◆ DATA SUPPLIED:
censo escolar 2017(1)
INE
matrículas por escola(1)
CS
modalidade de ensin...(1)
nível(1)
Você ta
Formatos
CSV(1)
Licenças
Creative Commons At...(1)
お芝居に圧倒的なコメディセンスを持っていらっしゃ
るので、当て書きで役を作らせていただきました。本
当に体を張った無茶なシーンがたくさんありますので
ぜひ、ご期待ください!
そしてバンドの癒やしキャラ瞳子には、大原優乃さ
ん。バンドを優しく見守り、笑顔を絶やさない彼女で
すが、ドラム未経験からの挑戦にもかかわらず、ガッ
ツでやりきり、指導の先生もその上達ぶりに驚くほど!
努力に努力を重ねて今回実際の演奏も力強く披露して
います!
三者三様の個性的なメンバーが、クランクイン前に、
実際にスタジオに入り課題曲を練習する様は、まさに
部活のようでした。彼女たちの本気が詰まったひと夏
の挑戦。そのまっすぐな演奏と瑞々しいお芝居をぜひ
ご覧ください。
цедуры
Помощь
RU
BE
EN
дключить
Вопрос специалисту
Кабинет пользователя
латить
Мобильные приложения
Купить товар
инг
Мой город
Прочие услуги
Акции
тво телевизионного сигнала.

◆ ABOUT THIS TASK:
When you answer, retype all of the material exactly as it appears above.

◆ ANSWER:
censo escolar 2017(1)
INE
matrículas por escola(1)
CS
modalidade de ensin...(1)
nível(1)
Você ta
Formatos
CSV(1)
Licenças
Creative Commons At...(1)
お芝居に圧倒的なコメディセンスを持っていらっしゃ
るので、当て書きで役を作らせていただきました。本
当に体を張った無茶なシーンがたくさんありますので
ぜひ、ご期待ください!
そしてバンドの癒やしキャラ瞳子には、大原優乃さ
ん。バンドを優しく見守り、笑顔を絶やさない彼女で
すが、ドラム未経験からの挑戦にもかかわらず、ガッ
ツでやりきり、指導の先生もその上達ぶりに驚くほど!
努力に努力を重ねて今回実際の演奏も力強く披露して
います!
三者三様の個性的なメンバーが、クランクイン前に、
実際にスタジオに入り課題曲を練習する様は、まさに
部活のようでした。彼女たちの本気が詰まったひと夏
の挑戦。そのまっすぐな演奏と瑞々しいお芝居をぜひ
ご覧ください。
цедуры
Помощь
RU
BE
EN
дключить
Вопрос специалисту
Кабинет пользователя
латить
Мобильные приложения
Купить товар
инг
Мой город
Прочие услуги
Акции
тво телевизионного сигнала.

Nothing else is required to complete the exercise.